How do I build a triple store?

If I wanted to do semantic web application development in [some obscure language] and nothing is currently available, where would I go to find out how they work and how to build a production-quality triple store in my obscure language? What API standards are out there that I ought to adhere to?

Specifically, How do I go about indexing triples efficiently in terms of space and search time? Are B-Tree derivative data structures what I should look at, or is something else better? What optimisations are known for compaction and for optimising, say, data retrieval to support reasoners and SPARQL queries?

Some stores index everything, some assume that the predicate is always present in a triple pattern. With that assumption, two indexes are needed, POS and PSO, not 3 (e.g. SPO, POS, OSP). The saving is greater for quads.

Once indexes are created, if they are not used, they just sit on disk out of the way. They don't take cache space so don't affect query execution speed.

Most triple stores and frameworks are open source under liberal licenses (e.g. virtuoso, sesame, 4store, jena, openanzo, redland,, mulgara). I think the best place to learn about building a triple store is by looking at those and spending time understanding how they work and what design decisions were made.

A search on Google brought up the paper "Design and implementation of an RDF Triple Store".

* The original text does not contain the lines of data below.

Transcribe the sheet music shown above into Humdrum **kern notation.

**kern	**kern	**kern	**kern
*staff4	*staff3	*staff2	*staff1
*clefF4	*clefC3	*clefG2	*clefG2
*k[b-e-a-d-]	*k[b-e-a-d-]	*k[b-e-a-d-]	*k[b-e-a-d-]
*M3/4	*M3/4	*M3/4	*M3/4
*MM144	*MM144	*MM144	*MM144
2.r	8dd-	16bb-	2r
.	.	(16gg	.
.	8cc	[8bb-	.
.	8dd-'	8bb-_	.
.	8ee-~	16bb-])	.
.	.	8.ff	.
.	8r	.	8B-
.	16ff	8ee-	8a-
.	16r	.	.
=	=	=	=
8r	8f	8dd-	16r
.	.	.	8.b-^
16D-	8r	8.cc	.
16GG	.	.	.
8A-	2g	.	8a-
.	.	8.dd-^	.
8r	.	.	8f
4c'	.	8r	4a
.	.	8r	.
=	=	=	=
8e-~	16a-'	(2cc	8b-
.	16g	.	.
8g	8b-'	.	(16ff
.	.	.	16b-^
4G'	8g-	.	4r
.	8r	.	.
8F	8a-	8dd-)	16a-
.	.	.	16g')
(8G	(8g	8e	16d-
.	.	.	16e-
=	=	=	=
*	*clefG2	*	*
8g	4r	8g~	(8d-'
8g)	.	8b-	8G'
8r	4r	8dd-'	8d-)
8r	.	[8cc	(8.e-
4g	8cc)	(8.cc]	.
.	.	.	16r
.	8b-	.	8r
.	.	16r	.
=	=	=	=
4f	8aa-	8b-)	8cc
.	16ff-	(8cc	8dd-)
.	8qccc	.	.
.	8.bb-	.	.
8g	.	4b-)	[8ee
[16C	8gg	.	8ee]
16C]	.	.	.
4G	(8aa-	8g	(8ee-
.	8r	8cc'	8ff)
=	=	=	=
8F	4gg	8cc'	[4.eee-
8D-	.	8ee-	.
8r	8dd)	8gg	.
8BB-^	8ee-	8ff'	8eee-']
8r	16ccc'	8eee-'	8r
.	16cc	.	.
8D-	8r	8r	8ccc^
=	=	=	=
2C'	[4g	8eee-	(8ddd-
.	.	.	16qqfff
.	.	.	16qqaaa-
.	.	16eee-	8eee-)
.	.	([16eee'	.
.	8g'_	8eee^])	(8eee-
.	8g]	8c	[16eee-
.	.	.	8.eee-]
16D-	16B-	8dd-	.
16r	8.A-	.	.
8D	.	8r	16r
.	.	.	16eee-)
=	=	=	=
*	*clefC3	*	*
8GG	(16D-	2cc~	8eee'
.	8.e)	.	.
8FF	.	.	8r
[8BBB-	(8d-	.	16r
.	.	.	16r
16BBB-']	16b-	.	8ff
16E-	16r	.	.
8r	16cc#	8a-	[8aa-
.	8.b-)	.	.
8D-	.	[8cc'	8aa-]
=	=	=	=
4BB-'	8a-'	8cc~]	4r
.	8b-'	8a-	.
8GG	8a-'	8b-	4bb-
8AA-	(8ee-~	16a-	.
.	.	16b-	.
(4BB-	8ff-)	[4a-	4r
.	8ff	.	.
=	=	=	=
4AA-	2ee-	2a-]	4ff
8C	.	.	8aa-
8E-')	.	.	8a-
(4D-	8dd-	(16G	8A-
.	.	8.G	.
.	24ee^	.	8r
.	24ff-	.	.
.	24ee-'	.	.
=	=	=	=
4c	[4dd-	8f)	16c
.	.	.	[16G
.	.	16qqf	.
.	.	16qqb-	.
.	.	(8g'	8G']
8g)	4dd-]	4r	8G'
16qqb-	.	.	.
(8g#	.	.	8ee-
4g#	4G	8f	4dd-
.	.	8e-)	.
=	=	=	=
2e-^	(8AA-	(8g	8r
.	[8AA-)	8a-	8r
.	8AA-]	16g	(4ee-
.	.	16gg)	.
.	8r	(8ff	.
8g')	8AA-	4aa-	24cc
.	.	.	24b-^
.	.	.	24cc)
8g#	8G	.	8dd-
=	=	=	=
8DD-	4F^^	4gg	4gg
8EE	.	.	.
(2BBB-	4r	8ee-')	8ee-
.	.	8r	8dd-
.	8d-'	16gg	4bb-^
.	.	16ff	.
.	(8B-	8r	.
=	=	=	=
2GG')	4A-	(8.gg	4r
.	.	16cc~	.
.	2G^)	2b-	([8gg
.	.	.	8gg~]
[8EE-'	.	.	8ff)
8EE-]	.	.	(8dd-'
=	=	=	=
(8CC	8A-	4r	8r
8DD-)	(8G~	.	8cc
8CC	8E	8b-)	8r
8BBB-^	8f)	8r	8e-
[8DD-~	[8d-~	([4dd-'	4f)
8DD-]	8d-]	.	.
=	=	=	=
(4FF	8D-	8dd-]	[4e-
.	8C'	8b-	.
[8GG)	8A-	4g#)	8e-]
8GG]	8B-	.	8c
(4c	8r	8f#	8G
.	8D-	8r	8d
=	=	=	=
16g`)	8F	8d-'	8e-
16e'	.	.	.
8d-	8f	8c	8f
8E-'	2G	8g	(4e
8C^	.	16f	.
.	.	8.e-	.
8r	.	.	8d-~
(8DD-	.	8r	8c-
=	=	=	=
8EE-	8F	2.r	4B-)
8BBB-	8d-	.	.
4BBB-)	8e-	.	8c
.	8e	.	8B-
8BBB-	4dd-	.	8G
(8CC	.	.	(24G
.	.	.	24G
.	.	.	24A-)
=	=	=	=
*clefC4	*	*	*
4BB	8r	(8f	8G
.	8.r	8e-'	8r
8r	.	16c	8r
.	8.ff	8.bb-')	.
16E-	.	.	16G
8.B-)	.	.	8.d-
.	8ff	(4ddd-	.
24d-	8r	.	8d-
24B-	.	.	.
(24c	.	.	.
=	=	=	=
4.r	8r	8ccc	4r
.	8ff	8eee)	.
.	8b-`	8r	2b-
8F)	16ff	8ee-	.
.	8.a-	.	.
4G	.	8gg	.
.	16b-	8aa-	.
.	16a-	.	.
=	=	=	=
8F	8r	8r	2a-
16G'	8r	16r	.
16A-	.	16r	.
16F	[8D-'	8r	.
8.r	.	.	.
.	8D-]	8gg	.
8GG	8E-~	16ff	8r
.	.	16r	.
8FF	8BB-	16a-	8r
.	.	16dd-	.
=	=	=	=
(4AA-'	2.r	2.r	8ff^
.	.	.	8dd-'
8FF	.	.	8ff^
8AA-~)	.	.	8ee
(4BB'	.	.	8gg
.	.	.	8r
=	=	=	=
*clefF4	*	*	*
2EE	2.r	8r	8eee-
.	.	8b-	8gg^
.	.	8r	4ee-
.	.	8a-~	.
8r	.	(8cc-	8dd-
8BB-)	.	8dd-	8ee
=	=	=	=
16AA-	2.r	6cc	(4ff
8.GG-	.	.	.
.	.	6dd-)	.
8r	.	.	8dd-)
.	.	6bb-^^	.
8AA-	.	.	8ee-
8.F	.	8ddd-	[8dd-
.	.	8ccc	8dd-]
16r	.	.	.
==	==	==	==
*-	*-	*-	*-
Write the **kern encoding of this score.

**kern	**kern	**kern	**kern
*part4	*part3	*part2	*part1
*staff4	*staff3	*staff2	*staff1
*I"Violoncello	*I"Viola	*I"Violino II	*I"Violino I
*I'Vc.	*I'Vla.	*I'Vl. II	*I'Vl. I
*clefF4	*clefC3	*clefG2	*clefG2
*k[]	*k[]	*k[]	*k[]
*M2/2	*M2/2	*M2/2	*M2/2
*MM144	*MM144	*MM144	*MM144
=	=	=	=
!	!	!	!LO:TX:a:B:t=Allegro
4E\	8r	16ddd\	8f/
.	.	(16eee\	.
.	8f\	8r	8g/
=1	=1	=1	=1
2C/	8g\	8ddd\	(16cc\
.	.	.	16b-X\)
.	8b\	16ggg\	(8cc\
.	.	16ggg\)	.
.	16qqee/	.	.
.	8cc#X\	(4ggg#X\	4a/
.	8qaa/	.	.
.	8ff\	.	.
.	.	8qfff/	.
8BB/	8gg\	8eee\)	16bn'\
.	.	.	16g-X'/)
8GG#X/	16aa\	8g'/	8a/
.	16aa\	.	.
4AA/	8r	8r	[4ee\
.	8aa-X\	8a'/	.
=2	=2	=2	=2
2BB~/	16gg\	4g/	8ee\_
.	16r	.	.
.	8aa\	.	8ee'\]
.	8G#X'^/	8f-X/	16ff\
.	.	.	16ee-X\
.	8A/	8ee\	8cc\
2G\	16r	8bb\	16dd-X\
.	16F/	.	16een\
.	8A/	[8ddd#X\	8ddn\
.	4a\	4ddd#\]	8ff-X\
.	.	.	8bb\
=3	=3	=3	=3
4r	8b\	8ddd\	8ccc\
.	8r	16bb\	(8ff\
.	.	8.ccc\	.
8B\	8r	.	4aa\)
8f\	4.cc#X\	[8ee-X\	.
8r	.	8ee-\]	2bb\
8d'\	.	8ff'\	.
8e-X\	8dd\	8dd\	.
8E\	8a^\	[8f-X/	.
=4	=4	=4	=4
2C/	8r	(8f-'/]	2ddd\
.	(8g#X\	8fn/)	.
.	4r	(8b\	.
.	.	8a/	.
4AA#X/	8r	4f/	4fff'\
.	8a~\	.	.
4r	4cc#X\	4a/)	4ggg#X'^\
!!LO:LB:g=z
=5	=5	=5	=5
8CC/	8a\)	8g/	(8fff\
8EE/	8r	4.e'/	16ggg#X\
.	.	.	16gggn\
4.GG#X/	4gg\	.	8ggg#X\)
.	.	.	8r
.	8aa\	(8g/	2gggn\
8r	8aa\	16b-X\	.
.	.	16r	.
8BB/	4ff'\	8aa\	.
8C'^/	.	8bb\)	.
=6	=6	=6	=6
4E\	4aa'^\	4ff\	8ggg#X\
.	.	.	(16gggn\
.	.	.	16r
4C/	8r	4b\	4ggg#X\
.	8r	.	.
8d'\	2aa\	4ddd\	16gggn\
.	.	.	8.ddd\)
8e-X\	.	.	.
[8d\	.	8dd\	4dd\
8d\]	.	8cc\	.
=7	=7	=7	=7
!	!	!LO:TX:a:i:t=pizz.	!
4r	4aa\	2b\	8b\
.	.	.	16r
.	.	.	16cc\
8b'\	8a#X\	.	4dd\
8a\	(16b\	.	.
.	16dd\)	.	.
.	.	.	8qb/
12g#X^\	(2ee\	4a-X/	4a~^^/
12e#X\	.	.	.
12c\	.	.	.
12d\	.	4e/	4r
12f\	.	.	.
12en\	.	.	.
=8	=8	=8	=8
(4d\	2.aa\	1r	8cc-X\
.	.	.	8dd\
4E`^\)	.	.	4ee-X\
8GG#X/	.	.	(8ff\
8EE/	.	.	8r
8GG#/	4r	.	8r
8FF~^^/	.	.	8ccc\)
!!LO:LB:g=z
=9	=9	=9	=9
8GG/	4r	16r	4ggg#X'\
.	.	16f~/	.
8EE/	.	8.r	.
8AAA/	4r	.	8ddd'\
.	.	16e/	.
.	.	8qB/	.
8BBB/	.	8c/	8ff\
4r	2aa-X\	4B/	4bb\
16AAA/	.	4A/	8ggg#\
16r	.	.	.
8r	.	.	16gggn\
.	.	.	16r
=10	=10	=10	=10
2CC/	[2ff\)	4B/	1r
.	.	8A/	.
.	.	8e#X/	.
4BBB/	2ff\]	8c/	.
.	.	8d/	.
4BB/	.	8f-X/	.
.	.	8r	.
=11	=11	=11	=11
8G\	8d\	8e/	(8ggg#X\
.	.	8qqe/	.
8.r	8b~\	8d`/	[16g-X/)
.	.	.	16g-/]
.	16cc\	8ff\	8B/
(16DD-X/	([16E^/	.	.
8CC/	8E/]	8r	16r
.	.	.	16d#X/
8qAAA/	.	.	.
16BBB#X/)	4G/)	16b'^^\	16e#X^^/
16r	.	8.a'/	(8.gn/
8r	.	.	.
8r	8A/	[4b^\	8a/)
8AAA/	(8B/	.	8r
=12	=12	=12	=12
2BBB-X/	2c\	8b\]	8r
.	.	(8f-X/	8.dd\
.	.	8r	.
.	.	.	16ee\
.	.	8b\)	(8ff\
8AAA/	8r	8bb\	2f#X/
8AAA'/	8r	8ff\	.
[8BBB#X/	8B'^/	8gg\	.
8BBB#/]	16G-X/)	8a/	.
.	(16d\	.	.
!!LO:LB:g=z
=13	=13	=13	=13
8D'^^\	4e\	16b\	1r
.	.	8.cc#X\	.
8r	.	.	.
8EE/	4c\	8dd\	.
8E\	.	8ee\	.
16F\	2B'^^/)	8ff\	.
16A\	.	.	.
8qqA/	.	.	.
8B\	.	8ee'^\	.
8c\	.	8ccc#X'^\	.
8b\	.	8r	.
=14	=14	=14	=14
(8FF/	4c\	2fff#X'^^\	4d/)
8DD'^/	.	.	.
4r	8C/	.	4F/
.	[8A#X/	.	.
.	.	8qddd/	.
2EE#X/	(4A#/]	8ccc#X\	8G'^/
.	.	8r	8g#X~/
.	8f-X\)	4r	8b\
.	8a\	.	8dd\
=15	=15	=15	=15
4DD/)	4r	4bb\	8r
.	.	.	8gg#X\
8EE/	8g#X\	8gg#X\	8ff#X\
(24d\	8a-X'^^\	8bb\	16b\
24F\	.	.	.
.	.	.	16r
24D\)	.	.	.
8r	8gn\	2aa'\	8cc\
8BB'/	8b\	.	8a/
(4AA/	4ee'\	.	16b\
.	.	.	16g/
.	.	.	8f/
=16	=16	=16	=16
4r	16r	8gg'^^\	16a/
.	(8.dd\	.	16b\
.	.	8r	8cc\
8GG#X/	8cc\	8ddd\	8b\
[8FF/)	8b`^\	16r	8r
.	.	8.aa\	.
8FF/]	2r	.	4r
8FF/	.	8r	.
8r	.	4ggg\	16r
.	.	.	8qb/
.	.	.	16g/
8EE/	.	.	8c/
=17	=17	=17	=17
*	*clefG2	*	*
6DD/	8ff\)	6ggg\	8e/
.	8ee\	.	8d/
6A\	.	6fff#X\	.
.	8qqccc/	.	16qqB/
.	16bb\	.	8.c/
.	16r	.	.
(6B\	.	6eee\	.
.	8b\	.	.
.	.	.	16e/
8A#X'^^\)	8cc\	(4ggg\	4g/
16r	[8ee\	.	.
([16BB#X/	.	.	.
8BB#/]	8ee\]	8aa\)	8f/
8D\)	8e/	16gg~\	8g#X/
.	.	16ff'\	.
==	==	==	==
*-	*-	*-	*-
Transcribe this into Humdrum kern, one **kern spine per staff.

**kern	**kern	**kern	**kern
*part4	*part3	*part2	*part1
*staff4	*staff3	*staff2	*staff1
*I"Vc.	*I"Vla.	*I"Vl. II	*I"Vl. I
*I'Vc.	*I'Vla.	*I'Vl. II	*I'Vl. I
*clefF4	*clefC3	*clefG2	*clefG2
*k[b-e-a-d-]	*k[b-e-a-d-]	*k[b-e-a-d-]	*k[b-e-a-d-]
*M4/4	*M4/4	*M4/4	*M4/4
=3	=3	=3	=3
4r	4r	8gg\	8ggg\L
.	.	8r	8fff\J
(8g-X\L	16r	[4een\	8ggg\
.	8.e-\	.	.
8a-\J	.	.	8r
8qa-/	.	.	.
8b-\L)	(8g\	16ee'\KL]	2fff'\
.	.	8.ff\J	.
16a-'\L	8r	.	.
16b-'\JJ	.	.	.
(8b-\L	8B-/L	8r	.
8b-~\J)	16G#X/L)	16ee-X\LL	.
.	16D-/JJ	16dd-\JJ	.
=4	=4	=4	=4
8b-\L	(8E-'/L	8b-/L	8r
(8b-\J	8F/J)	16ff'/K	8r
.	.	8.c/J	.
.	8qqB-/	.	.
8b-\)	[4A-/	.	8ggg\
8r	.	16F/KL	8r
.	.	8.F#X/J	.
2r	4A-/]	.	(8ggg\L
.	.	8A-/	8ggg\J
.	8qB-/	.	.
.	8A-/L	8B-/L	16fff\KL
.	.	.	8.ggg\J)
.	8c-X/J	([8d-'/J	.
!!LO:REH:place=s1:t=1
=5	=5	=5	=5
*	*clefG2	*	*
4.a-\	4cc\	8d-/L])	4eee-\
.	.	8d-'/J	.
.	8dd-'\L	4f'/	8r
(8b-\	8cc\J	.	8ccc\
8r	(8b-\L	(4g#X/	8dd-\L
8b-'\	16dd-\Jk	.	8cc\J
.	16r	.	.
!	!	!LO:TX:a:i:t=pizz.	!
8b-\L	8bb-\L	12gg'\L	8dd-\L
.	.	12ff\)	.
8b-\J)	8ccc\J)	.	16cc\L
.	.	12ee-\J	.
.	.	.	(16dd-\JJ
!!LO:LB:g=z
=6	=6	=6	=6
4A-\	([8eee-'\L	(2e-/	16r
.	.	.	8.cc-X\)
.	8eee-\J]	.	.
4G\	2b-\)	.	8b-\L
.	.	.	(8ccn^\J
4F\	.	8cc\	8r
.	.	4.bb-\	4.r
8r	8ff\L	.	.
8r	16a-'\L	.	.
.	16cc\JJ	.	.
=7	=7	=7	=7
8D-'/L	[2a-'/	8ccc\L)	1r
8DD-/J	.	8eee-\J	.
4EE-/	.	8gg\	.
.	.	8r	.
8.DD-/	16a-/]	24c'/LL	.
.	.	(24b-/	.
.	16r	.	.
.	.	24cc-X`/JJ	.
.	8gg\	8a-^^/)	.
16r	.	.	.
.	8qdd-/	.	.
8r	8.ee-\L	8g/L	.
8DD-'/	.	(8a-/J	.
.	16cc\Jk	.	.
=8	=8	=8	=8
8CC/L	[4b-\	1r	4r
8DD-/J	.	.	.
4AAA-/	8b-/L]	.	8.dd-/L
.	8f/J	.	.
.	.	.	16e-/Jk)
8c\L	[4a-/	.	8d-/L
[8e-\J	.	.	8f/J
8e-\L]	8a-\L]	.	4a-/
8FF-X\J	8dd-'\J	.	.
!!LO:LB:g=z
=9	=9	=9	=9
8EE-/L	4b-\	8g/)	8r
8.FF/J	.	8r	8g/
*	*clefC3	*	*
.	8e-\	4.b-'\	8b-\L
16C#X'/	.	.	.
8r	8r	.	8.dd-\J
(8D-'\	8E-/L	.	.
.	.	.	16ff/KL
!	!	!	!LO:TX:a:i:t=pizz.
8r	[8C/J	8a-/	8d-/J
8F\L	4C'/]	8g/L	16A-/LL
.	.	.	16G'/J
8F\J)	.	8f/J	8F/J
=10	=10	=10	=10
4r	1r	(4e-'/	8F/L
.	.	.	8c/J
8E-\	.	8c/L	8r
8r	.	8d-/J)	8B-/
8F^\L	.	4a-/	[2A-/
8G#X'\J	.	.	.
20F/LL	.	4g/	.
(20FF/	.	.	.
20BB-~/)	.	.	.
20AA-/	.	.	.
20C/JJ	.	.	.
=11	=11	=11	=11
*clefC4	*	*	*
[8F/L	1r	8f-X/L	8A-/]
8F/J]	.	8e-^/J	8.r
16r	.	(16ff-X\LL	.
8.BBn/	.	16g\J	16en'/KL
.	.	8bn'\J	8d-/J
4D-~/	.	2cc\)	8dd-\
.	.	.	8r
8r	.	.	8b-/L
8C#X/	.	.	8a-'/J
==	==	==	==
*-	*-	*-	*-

If you're more like the source code reader type of guy, you mabe want to take a look at the sources of TDB, which is the native storage engine in Jena, or also at the sources of Sesame.

Update: Another place where you maybe could learn something about the topic is the BigData project. They write a lot about technical details in their blog, and it's open source, too, so you can take a look at the sources, too.

You might have a look at a recent paper dipLODocus

Here's the introduction:

Despite many recent efforts, the lack of efficient infrastructures to manage RDF data is often cited as one of the key problems hindering the development of the Semantic Web. Last year at ISWC, for instance, the two industrial keynote speakers (from the New York Times and Facebook) pointed out that the lack of an open-source, efficient and scalable alternative to MySql for RDF data was the number one problem of the Semantic Web. I've found it hard to follow at times, but you get the idea that Orri has thought a lot about it.

There have been some academic(-ish) papers here and there. I recently read a good one about a distributed triple store. I think it was about 4store(.org) but I can't remember where I found it. Anyone else know?

Otherwise, you probably have to ping the people that have built them for ideas. For instance, in the SemWeb.NET [1] triple store that I built, I found a simple MySQL structure [2] worked well enough to scale to 1B triples, though it was very space-hungry with many indexes.

[1] [2]

Intellidimension uses a rather intuitive solution (maybe others, too) and they said it has a major impact on performance. They maintain two triple tables:

  • Table 1 stores SPO as they are in string format in three (or four in case of quads) colums
  • Table 2 stores all the same triples (also in 3 or 4 columns) but SPO are represened not as a strings but each by their MD5 hash value as a GUID.

The big idea is that the second table not only has truely fixed width (content of TEXT types cells are stored outside of the table, which has a rather bad effect), but also very narrow. They claim that the width of a SQL tables strongly influence performance. Before executing a query, they calculate the MD5 value of the strings in the query and execute the query with the hashed values on Table 2. This way, they get the rows complying to the query in a performant way, and retrieve the real values from Table 1.

Get 'Programming the Semantic Web' by Toby Segaran et. al.

The authors build a simple triplestore using Python and explain how it works. Then they use RDFLib and SQLite before moving on to Sesame, Jena etc.

I really wonder if once you created an application over your triplestore, and once you now know the queries you're doing—if it is not possible to "trim" from the indexes the "things" that you won't ever use for your queries. That would actually remove the unnecessary bloat, think of this like a "database packing" operation.

Probably trimming is not doable, what about re-indexing the data while skipping what won't be used, and the no-skip list being generated from a collection of your SPARQL queries.